# Does Anyone Know if the Kingston Wi-Drive is Compatible With the Fire?



## glamazon (Sep 30, 2009)

I saw this reviewed and it said this was compatible. However, when I call Kingston TS they did not even know what the Fire was (at least the person I talked to). I don't have faith in their TS. I'm wondering if anyone here has tried this themselves? If so it would be great so I can store my little dude's Sesame Street on it for him.


----------



## Betsy the Quilter (Oct 27, 2008)

My understanding (we had a thread about it before the Fire came out) was that you could point the web browser to it?  I've been wanting to try it... I think there's an i-App....so at least I could use it for my iPad if it doesn't work with the Fire.

Betsy


----------



## Betsy the Quilter (Oct 27, 2008)

Oh, and you don't have to "root" the Fire to use apps not in the Amazon app store. You just have to allow outside apps, which you can do through a menu setting (Gear > More > Device > Allow Installation of Applications From Unknown Sources. On/Off. Set it to "On."

Here's a thread on mobilreads where they talk about using the drive successfully:
http://www.mobileread.com/forums/showthread.php?t=158054&highlight=android+people

Betsy


----------



## Hoosiermama (Dec 28, 2009)

> http://fireapps.blogspot.com/2012/01/new-accessories-for-kindle-fire.html


I don't have firsthand knowledge, but according to this guy, it does. Looking at the reviews, are you one of the ones that posted a question?  
If you have an Android phone, there are apps that you can use to copy the .apk from your phone to the Fire. I do it all the time and it works flawlessly (unless an app won't work on the Fire).


----------



## scott99 (Dec 30, 2011)

Betsy the Quilter said:


> Oh, and you don't have to "root" the Fire to use apps not in the Amazon app store. You just have to allow outside apps, which you can do through a menu setting (Gear > More > Device > Allow Installation of Applications From Unknown Sources. On/Off. Set it to "On."

_Jobs:_
1/ Quote the stretch of the Kingston Wi-Drive thread from "## Hoosiermama (Dec" through "posted a question?".
2/ Please update the records in the stretch from the start of the records through the line containing "19: (365, 124)", replacing "absolute pixels" with "absolute pixel units" and leaving everything else the same. Return only those lines.
The records that come next are unrelated to the Kingston Wi-Drive thread.

_Stored rows:_
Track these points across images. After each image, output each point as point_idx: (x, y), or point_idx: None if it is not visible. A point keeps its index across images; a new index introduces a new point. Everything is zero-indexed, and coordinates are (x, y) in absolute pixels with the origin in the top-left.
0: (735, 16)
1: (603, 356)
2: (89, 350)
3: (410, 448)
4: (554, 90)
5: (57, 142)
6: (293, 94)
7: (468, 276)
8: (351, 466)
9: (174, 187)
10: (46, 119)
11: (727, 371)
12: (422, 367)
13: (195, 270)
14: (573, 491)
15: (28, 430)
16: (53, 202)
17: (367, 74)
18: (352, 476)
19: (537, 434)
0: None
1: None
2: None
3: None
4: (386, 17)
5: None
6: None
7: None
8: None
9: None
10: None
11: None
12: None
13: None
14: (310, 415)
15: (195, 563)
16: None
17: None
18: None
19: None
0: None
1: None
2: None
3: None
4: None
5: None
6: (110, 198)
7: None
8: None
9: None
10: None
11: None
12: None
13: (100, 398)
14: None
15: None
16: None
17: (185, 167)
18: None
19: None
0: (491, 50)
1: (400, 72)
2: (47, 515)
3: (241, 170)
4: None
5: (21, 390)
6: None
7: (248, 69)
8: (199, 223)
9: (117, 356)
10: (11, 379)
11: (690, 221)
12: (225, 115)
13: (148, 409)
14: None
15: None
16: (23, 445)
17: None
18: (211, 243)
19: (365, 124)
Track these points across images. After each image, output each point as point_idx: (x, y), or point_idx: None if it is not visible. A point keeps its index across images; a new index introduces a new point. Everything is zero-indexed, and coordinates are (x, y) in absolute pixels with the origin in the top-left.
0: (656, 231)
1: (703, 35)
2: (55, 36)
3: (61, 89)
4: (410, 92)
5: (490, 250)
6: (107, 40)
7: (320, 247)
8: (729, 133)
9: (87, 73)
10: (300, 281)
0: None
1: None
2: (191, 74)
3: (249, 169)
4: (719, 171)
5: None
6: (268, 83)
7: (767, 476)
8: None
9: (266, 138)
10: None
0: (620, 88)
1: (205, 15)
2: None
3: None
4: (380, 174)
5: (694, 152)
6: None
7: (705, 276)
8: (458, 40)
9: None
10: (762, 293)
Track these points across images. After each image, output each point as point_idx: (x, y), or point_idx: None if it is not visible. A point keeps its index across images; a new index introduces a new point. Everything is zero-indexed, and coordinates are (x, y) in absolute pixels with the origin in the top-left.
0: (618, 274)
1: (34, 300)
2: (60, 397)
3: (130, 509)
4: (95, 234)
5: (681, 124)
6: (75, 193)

_Solution set:_
1/
## Hoosiermama (Dec 28, 2009)

> http://fireapps.blogspot.com/2012/01/new-accessories-for-kindle-fire.html


I don't have firsthand knowledge, but according to this guy, it does. Looking at the reviews, are you one of the ones that posted a question?

2/
Track these points across images. After each image, output each point as point_idx: (x, y), or point_idx: None if it is not visible. A point keeps its index across images; a new index introduces a new point. Everything is zero-indexed, and coordinates are (x, y) in absolute pixel units with the origin in the top-left.
0: (735, 16)
1: (603, 356)
2: (89, 350)
3: (410, 448)
4: (554, 90)
5: (57, 142)
6: (293, 94)
7: (468, 276)
8: (351, 466)
9: (174, 187)
10: (46, 119)
11: (727, 371)
12: (422, 367)
13: (195, 270)
14: (573, 491)
15: (28, 430)
16: (53, 202)
17: (367, 74)
18: (352, 476)
19: (537, 434)
0: None
1: None
2: None
3: None
4: (386, 17)
5: None
6: None
7: None
8: None
9: None
10: None
11: None
12: None
13: None
14: (310, 415)
15: (195, 563)
16: None
17: None
18: None
19: None
0: None
1: None
2: None
3: None
4: None
5: None
6: (110, 198)
7: None
8: None
9: None
10: None
11: None
12: None
13: (100, 398)
14: None
15: None
16: None
17: (185, 167)
18: None
19: None
0: (491, 50)
1: (400, 72)
2: (47, 515)
3: (241, 170)
4: None
5: (21, 390)
6: None
7: (248, 69)
8: (199, 223)
9: (117, 356)
10: (11, 379)
11: (690, 221)
12: (225, 115)
13: (148, 409)
14: None
15: None
16: (23, 445)
17: None
18: (211, 243)
19: (365, 124)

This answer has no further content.